As chanteuse or burlesque comic, in concerts or movies, Midler has put her body to nonstop work. Harnessing the energy of some Rube Goldberg perpetual-motion machine, prancing on those fine filly legs like the winner of the strumpet’s marathon, Bette uses her body as an inexhaustible source of sight gags. She shimmies it, twists it, upends it to reveal polka-dot bloomers. In 1978 at the London Palladium she flashed the front of it; at Harvard in 1976, picking up her Hasty Pudding Award as Woman of the Year, she exposed her sugary buns. She has made a cottage industry of her buxom bosom. In the 1985 album “Mud Will Be Flung Tonight,” she confesses that she once consulted a postage scale to determine just how heavy her breasts were, and “I won’t tell you how much they weigh, but it cost $87.50 to send ‘em to Brazil. Third class.”

“Mud” has many such gleaming zircons, written by Midler, Vilanch, Jerry Blatt, Marc Shaiman and lots of other men who find in her the perfect blend of femininity and moth-flapping disrespect. (She pays tribute to them by saying, “More Hebrews worked on this act than built the pyramids.”) In that show she spat out gags about the newly-hot Madonna (“Like a virgin? The only thing that girl will ever do like a virgin is have a baby in a stable. By an unknown father”), the androgynous rock star Prince (“When there’s a sex symbol, I like to know the sex of the symbol”), the California fad for internal spritzing (“Do you ever read the L.A. Weekly? Do you ever notice how many ads for high colonics they have? Is this town that full of shit?”). She played with herself too, so to speak. Of her own newlywed status, she observed: “I married a Kraut. Every night I dress up like Poland and he invades me.”

◆ Work order 1 ◆
In the Midler text, what award did she pick up at Harvard in 1976?

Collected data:
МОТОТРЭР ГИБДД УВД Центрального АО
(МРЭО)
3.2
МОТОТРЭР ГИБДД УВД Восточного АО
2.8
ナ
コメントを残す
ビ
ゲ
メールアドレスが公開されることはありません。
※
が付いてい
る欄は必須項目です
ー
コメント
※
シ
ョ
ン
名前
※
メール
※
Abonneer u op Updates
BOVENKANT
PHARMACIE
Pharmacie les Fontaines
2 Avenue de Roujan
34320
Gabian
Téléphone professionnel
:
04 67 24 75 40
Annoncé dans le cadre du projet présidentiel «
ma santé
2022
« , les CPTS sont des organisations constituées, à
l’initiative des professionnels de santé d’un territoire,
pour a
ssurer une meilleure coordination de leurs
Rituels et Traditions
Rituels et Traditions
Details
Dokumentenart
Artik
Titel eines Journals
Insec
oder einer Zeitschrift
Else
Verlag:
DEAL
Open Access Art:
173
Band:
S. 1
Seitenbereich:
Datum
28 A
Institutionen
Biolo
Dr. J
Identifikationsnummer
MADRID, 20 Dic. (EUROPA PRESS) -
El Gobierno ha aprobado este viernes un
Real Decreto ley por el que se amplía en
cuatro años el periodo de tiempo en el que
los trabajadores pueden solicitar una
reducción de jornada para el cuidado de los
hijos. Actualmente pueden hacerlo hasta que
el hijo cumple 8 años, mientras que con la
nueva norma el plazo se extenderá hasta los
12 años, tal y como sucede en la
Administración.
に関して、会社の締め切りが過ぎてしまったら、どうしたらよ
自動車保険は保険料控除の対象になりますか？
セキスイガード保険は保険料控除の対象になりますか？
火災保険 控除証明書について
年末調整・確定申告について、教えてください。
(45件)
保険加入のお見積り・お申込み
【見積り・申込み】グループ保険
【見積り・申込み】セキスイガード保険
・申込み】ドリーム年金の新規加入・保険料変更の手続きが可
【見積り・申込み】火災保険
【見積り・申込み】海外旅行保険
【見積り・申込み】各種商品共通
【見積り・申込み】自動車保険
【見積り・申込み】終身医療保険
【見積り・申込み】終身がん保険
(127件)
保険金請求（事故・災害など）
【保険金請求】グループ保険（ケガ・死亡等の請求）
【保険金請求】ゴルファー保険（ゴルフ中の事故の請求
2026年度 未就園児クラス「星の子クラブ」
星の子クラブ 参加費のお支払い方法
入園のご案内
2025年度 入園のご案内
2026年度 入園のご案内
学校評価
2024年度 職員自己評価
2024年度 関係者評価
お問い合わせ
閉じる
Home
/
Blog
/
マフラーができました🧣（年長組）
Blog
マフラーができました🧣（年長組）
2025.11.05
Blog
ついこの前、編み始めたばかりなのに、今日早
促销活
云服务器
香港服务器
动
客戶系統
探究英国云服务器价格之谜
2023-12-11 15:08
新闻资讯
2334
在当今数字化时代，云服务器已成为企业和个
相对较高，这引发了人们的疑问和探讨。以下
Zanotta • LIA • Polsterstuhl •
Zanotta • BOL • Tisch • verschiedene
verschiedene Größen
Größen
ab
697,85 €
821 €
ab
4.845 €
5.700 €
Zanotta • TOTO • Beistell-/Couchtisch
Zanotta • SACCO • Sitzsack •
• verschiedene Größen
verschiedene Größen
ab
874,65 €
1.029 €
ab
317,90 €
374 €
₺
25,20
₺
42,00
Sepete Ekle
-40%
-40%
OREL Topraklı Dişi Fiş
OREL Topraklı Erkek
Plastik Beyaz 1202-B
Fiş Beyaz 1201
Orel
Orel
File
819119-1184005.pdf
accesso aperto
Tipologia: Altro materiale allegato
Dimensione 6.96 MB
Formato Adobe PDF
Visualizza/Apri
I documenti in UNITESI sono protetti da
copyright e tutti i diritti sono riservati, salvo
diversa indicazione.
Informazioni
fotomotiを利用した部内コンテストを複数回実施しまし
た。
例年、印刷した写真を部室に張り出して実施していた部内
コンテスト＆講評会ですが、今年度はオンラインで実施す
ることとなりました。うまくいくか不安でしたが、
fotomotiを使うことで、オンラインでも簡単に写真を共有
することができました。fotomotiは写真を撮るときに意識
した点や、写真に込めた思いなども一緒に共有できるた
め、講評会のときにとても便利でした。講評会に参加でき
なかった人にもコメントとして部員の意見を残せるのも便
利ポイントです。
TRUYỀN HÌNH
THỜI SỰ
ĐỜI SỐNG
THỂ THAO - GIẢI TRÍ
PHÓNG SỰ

◆ Work order 2 ◆
Update the entries from the first line up to and including the line with "MADRID, 20 Dic.", replacing "Rituels et Traditions" with "Rites et Coutumes" and leaving everything else unchanged. Give back only those lines.

◆ Exercise response 1 ◆
The Hasty Pudding Award as Woman of the Year.

◆ Exercise response 2 ◆
МОТОТРЭР ГИБДД УВД Центрального АО
(МРЭО)
3.2
МОТОТРЭР ГИБДД УВД Восточного АО
2.8
ナ
コメントを残す
ビ
ゲ
メールアドレスが公開されることはありません。
※
が付いてい
る欄は必須項目です
ー
コメント
※
シ
ョ
ン
名前
※
メール
※
Abonneer u op Updates
BOVENKANT
PHARMACIE
Pharmacie les Fontaines
2 Avenue de Roujan
34320
Gabian
Téléphone professionnel
:
04 67 24 75 40
Annoncé dans le cadre du projet présidentiel «
ma santé
2022
« , les CPTS sont des organisations constituées, à
l’initiative des professionnels de santé d’un territoire,
pour a
ssurer une meilleure coordination de leurs
Rites et Coutumes
Rites et Coutumes
Details
Dokumentenart
Artik
Titel eines Journals
Insec
oder einer Zeitschrift
Else
Verlag:
DEAL
Open Access Art:
173
Band:
S. 1
Seitenbereich:
Datum
28 A
Institutionen
Biolo
Dr. J
Identifikationsnummer
MADRID, 20 Dic. (EUROPA PRESS) -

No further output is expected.